Brilliantly stationed in the room adjacent to the permanent collection, “Ever Baldwin: Down the Linetakes on both the rawness of these paintings and the languid rounded edges of the sculpture. Hung densely in a long, alcove-like room, Baldwin’s work holds a force of physical specificity that makes the viewer feel surrounded by attentive bodies. Mirroring the extremity of action in the figurative works in Networks of Modernism, Baldwin paints body-like compositions with sharp darts of the brush, zips of pure color, and a sandy, raw viscosity of material. In What would you like? (2022) eyes are conflated with nipples, and either way they are bright red and staring straight at you. Skateaway, 2022, uses one-point perspective to lay the architecture for the face of a sardonic gargoyle; in Stella (2021) a leotard-clad body looms with grim intention.

These scratchily-painted semi-personages are framed with carved charred-wood frames. Undulating and biomorphic, creating curtain-like prosceniums around each painting, they resemble the frames of retablos, and similarly lift the paintings into a contemplative, elevated psychic place. With rounded edges and a light-sucking black surface of charred wood, they also call to mind the eerie smoothness of the OMAA’s midcentury sculpture.

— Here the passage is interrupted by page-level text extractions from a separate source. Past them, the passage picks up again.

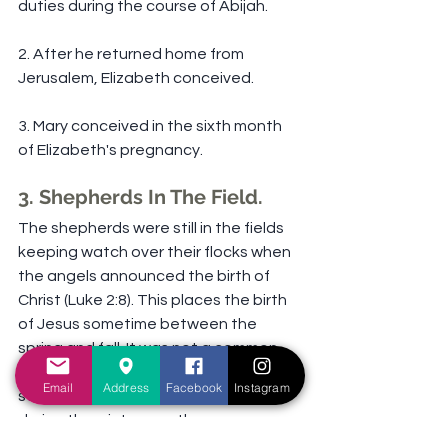
duties during the course of Abijah.
2. After he returned home from 
Jerusalem, Elizabeth conceived.
3. Mary conceived in the sixth month 
of Elizabeth's pregnancy.
3. Shepherds In The Field.
The shepherds were still in the fields 
keeping watch over their flocks when 
the angels announced the birth of 
Christ (Luke 2:8). This places the birth 
of Jesus sometime between the 
spring and fall. It was not a common 
practice in Israel for shepherds to 
Email
Address
Facebook
Instagram
stay in the fields with the sheep 
during the winter months.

Roping several languages of Modernist visual strategy together, Baldwin creates pieces that each hold the force of an entire persona; each of these personae confront the viewer face-to-face in “Down the Line.

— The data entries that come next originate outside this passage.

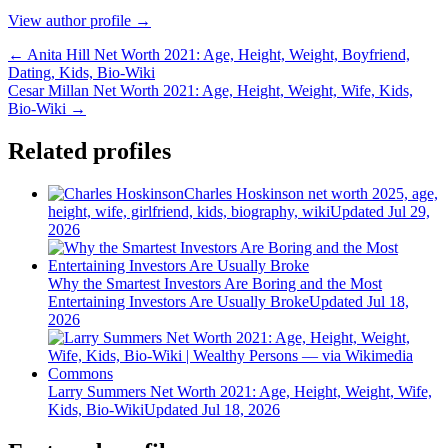
View author profile →
← Anita Hill Net Worth 2021: Age, Height, Weight, Boyfriend,
Dating, Kids, Bio-Wiki
Cesar Millan Net Worth 2021: Age, Height, Weight, Wife, Kids,
Bio-Wiki →
Related profiles
Charles Hoskinson net worth 2025, age,
height, wife, girlfriend, kids, biography, wiki
Updated Jul 29,
2026
Why the Smartest Investors Are Boring and the Most
Entertaining Investors Are Usually Broke
Updated Jul 18,
2026
Larry Summers Net Worth 2021: Age, Height, Weight, Wife,
Kids, Bio-Wiki
Updated Jul 18, 2026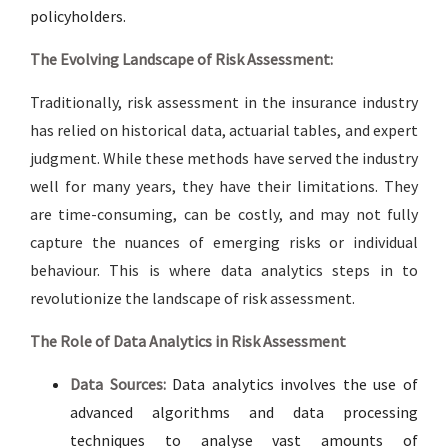
policyholders.
The Evolving Landscape of Risk Assessment:
Traditionally, risk assessment in the insurance industry
has relied on historical data, actuarial tables, and expert
judgment. While these methods have served the industry
well for many years, they have their limitations. They
are time-consuming, can be costly, and may not fully
capture the nuances of emerging risks or individual
behaviour. This is where data analytics steps in to
revolutionize the landscape of risk assessment.
The Role of Data Analytics in Risk Assessment
Data Sources:
Data analytics involves the use of
advanced algorithms and data processing
techniques to analyse vast amounts of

Ever Baldwin, What would you like?, 2022. Oil on canvas in charred wood frame. 42″ x 36″ x 4″ (106.7 x 91.4 x 10.2 cm). Courtesy of Marcia Eitelberg/Collectors Circle. © Ever Baldwin. Image Courtesy of Matt Grubb.

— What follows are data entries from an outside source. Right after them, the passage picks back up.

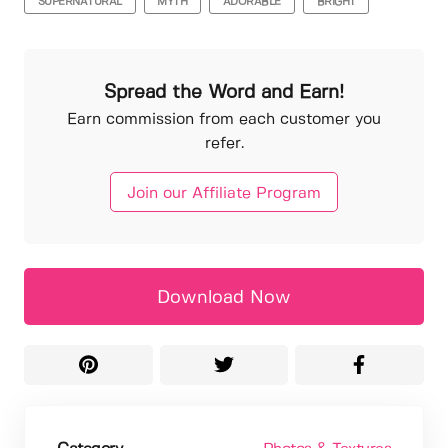
SUPERNATURAL
MYTH
ADORABLE
BRIGHT
Spread the Word and Earn!
Earn commission from each customer you
refer.
Join our Affiliate Program
Download Now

With Modernism as its harbor, Baldwin’s work sails straight into the heart of current anxieties, concerns, and romances. “It is the way that Ever marries and leverages these strategies to create paintings that are open, existing, and operating between categories that defies Modernist immediacy and infuses the works with a praxis and politics that speak to the present moment,” Dr. Zimmerman says.

Also on view are elegant sculptures in “Meg Webster: Site Specific Work” and fuzzy textile-based escapes from reality in “Spontaneous Generation: The Work of Liam Lee.”  Temporary murals by Joe Wardwell round out the exuberance of this season’s offerings, with texts by Chilean American writer Marjorie Agosín subsumed inside jewel-tinted patterns. Less than an hour and a half from Boston and situated directly on the seaside, the Ogunquit Museum of American Art is a beautiful and intellectually replenishing destination this fall. 


Ever Baldwin: Down the Line” and “Networks of Modernism: 1898-1968” are on view at the Ogunquit Museum of American Art through November 12, 2023.

Hilary Irons is a Maine-based painter and curator. She is Gallery and Exhibitions Director at the University of New England, and is represented by Dowling Walsh Gallery. She received an MFA from the Yale School of Art in ’08 and a BFA from Parsons School of Design in ’02, and has attended residencies at the Albers Foundation, Skowhegan, MacDowell, the American Academy in Rome, the Pace House, Hewnoaks, the Canterbury Shaker Village, and the Surf Point Foundation.  She has written for The Chart, Art New England, Maine Magazine, and other publications.